Attualità

Ovvero, l'Osteria (di San Cesario)

pubblicata il 25.07.2008

Anna Dente ha uno stuolo di ammiratori. Si produce in una cucina senza fronzoli, cospicua e concreta, dalla rusticità raffinata: e non è un'ossimoro, se varcando la soglia dell'Osteria di San Cesario si vede arrivare il cesto di verdura dai campi vicini, o se si ha voglia di leggere al storia dello scortichino da cui è nato tutto. Immota la filosofia: così parrebbe, a costo di qualche anacronismo nel trattamento dell'ospite (mamma mia quanta fatica per quel pos, e per due euri di resto...). Ma così va presa, in difesa dell'ultima pajata, Anna Dente e la sua cucina romanesca, vivida, integrale più che intergalista.
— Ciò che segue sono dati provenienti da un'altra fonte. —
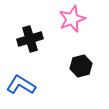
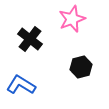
black cross: rotated 35 degrees counterclockwise
black hexagon: moved 1 px down
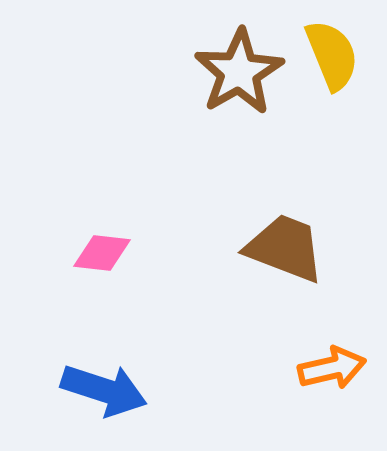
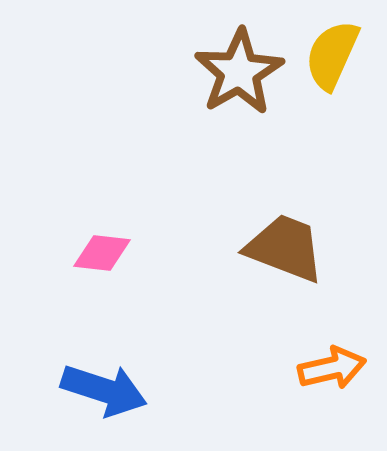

Perchè ad onor del vero la pajata di San Cesario ha paragoni solo nell'Empireo, e le animelle che trovi qui, belle fritte del fritto che ti viene in mente quando pensi al fritto e non quelle cose esoterico-giapponesi che ti senti in obbligo di assaggiare con la bocca a cul di gallina, beh, difficile trovarne eguali.
  
Certo dall'ultima volta hai notato qualche piccola increspatura nelle valli del tempo: è arrivato un menù scritto, per la verità con qualche perchè di prosopopea, c'è la lista dei vini, in sala gira qualche persona in più e la chef si attarda a raccontarsela con qualche cliente affezionato o magari un semplice golosone di passaggio (o un australiano che vien da down under anche per Lei). Nella colonna di destra, quella dell'addizione, c'è qualche numerino in più di quanto ti ricordavi... ma mentre il budellamento e i rigatoni si fondono sul palato in poesia pura, l'ultima pajata diventa lenimento per tutto ciò, e perdoni. Hai vini quel che vuoi, e qualche Cesanese anche bicchierato, e un sottile senso di felicità s'insinua.Spenderai facilmente il mezzo metro, e magari anche qualcosa in più per tutto ciò ma solo con appetiti reboanti che ti consentano la cavalcata di quattro piatti: che i sapori sono così integri, così intensi che probabilmente ti fermerai al meno.